Personal information
- Born: 23 November 1989 (age 36) Tilburg, Netherlands
- Height: 1.71 m (5 ft 7 in)
- Weight: 63 kg (139 lb)

Sport
- Sport: Field hockey
- Position: Defender
- Club: HC 's-Hertogenbosch

National team
- Years: Team / Caps / Goals
- 2011–: Netherlands / 168 / (12)

Medal record
Representing the Netherlands
Olympic Games
| Gold medal – first place | 2012 London | Team |
| Gold medal – first place | 2020 Tokyo | Team |
| Silver medal – second place | 2016 Rio de Janeiro | Team |
World Cup
| Gold medal – first place | 2014 The Hague |  |
| Gold medal – first place | 2022 Terrassa/Amstelveen |  |
European Championship
| Gold medal – first place | 2017 Amstelveen |  |
| Gold medal – first place | 2019 Antwerp |  |
| Gold medal – first place | 2021 Amstelveen |  |
| Gold medal – first place | 2023 Mönchengladbach |  |
| Silver medal – second place | 2015 London |  |
| Bronze medal – third place | 2013 Boom |  |
Champions Trophy
| Gold medal – first place | 2018 Changzhou |  |
| Bronze medal – third place | 2012 Rosario |  |
| Bronze medal – third place | 2014 Mendoza |  |

= Margot van Geffen =

Dutch field hockey player

Margot van Geffen (born 23 November 1989) is a Dutch field hockey player.
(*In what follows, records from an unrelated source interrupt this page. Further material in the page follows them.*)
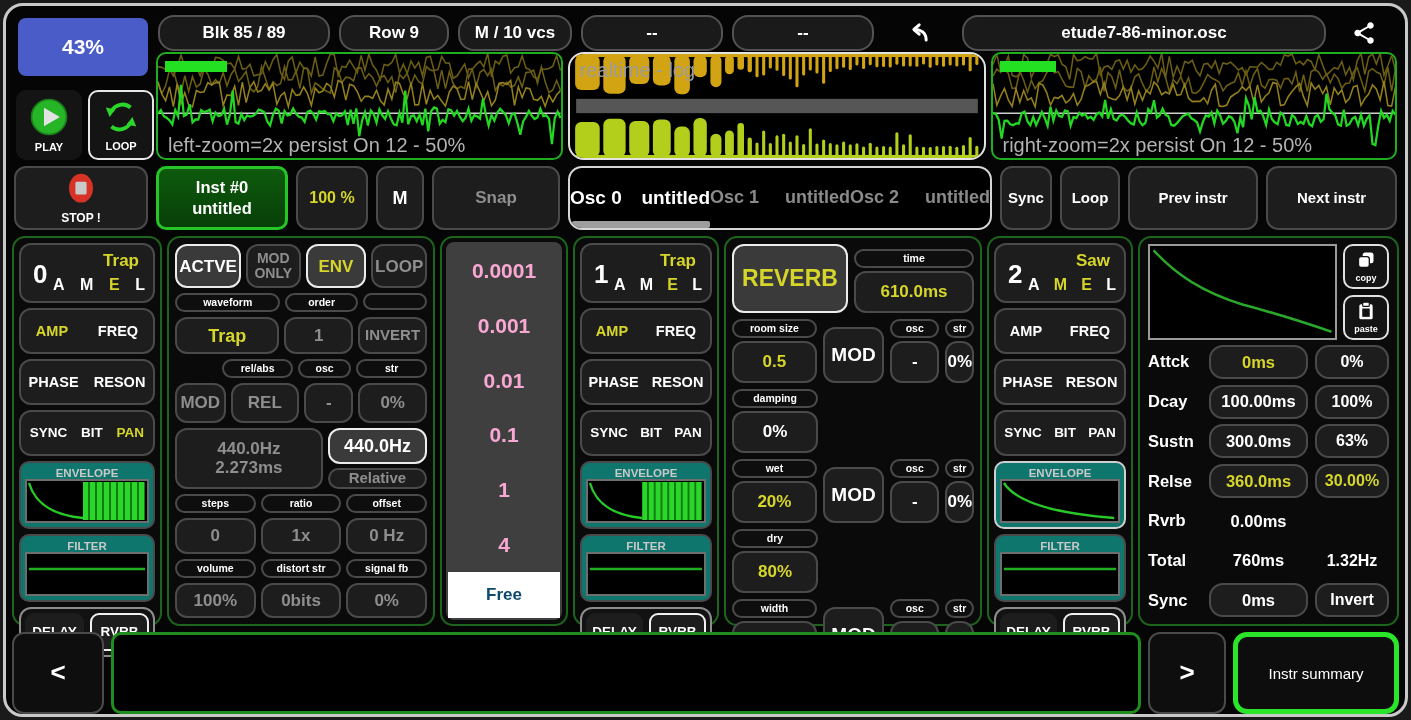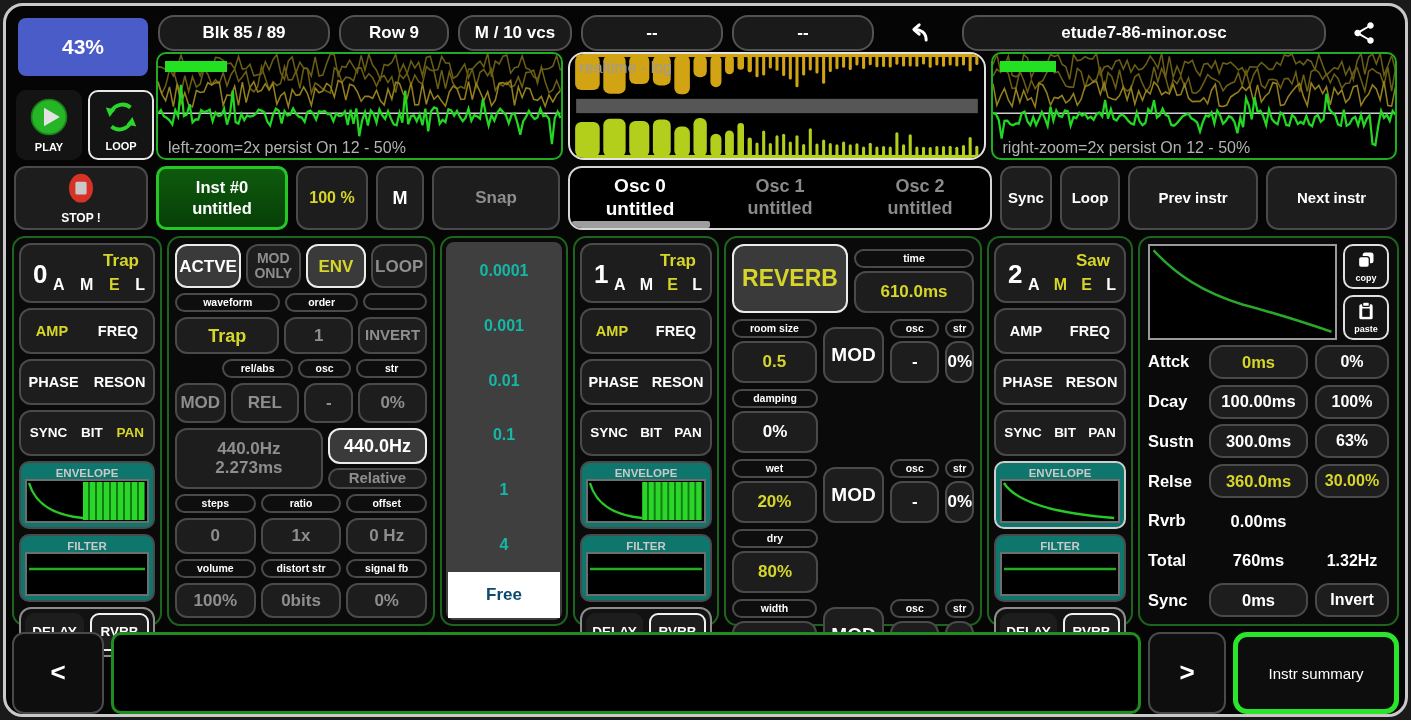--- a/index.html
+++ b/index.html
@@ -24,32 +24,32 @@
 .transport{position:absolute;left:10px;top:84px;width:138px;height:70px;display:flex;gap:6px}
 .tbtn{flex:1;background:#141414;border:2px solid transparent;border-radius:10px;display:flex;flex-direction:column;align-items:center;justify-content:center;gap:2px;color:#fff;font-weight:bold;font-size:11px}
 .tbtn.bord{border-color:#e8e8e8}
 
 
 .scopes{position:absolute;left:150px;top:46px;right:8px;height:108px;display:flex;gap:5px}
 .scope{position:relative;background:#000;border:2px solid #1fae1f;border-radius:10px;overflow:hidden;flex:1}
 .scope.center{border:2px solid #e2e2e2;border-radius:16px;flex:0 0 418px}
 .scope svg{position:absolute;inset:0;width:100%;height:100%}
 .progressbar{position:absolute;top:7px;left:7px;height:11px;background:#23e023;z-index:3}
-.scapt{position:absolute;bottom:1px;left:10px;color:#b2b2b2;font-size:16px;z-index:4}
+.scapt{position:absolute;bottom:1px;left:10px;color:#b2b2b2;font-size:20px;z-index:4}
 .scapt.top{bottom:auto;top:5px;color:#9c9c9c}
 
 
 .instbar{position:absolute;left:8px;top:160px;right:8px;height:64px;display:flex;gap:8px;align-items:stretch}
 .stopbtn{width:134px;flex:none;display:flex;flex-direction:column;align-items:center;justify-content:center;gap:1px;font-size:12px}
 .instbtn{width:132px;flex:none;background:linear-gradient(#0e5a0e,#073f07);border:3px solid #26c626;border-radius:10px;color:#fff;font-weight:bold;font-size:16.5px;display:flex;flex-direction:column;align-items:center;justify-content:center;line-height:1.25}
 .volbtn{width:72px;flex:none;font-size:16px}
 .mbtn{width:48px;flex:none;font-size:18px}
 .snapbtn{width:128px;flex:none;font-size:17px}
 .tabs{flex:none;width:424px;background:#000;border:2px solid #d6d6d6;border-radius:14px;display:flex;position:relative;overflow:hidden}
-.tab{flex:1;display:flex;flex-direction:column;align-items:center;justify-content:center;line-height:1.2;font-weight:bold;font-size:18px;color:#8a8a8a}
+.tab{flex:1;display:flex;flex-direction:row;align-items:center;justify-content:space-between;line-height:1.2;font-weight:bold;font-size:18px;color:#8a8a8a}
 .tab.active{color:#fff;font-size:19px}
 .tabind{position:absolute;left:2px;bottom:0;width:138px;height:7px;background:#9e9e9e;border-radius:2px}
 .syncbtn{width:52px;flex:none;font-size:15px}
 .loopbtn{width:60px;flex:none;font-size:15px}
 .prevbtn{width:130px;flex:none;font-size:15px}
 .nextbtn{flex:1;font-size:15px}
 
 
 .main{position:absolute;left:6px;top:230px;right:6px;height:390px;display:flex;gap:5px}
 .panel{border:2px solid #1d641d;border-radius:13px;background:#0a0a0a}
@@ -76,21 +76,21 @@
 .r>*{min-width:0}
 .h56{height:56px}.h46{height:46px}.h50{height:50px}.h44{height:44px}
 .f12{flex:1.2}.f09{flex:.9}.f11{flex:1.1}.f10{flex:1}.f155{flex:1.55}.f145{flex:1.45}
 .fs17{font-size:17px}.fs18{font-size:18px}.fs15{font-size:15px}
 .stack{display:flex;flex-direction:column;gap:4px}
 .empt{border:2px solid #4a4a4a;border-radius:14px;background:#0e0e0e;height:17px}
 
 
 .ratiop{width:128px;flex:none;padding:4px}
 .rtrack{height:100%;background:#3f3f3f;border-radius:8px;display:flex;flex-direction:column;padding:2px}
-.ropt{flex:1;display:flex;align-items:center;justify-content:center;color:#14b8a6;font-weight:bold;font-size:16px}
+.ropt{flex:1;display:flex;align-items:center;justify-content:center;color:#f9a8d4;font-weight:bold;font-size:21px}
 .ropt.free{flex:none;height:46px;background:#fff;color:#0c4a6e;font-size:17px}
 
 
 .revp{width:258px;flex:none;display:flex;flex-direction:column;gap:6px;padding:6px}
 .rrow{display:flex;gap:6px;align-items:flex-end}
 .field{display:flex;flex-direction:column;gap:3px}
 .w86{width:86px}.w62{width:62px}.w50{width:50px}.wfl{flex:1}
 .vbtn{height:42px;font-size:17px}
 .modb{height:56px;font-size:19px}
 .revtitle{height:69px;font-size:23px;flex:1;align-self:flex-start}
She took up field hockey aged six and became a member of the Dutch national team in 2011. She won the 2014 World Cup and a gold and a silver medal at the 2012 and 2016 Olympics, respectively. After the 2012 Olympics she was invested as a Knight of the Order of Orange-Nassau. She was also part of the Dutch gold-winning team at the 2020 Tokyo Olympics.

Van Geffen was not chosen for the Dutch team for the 2024 Summer Olympics. This marked the end of her international career, during which she became number three in the Dutch all-time rankings with 265 international hockey matches played.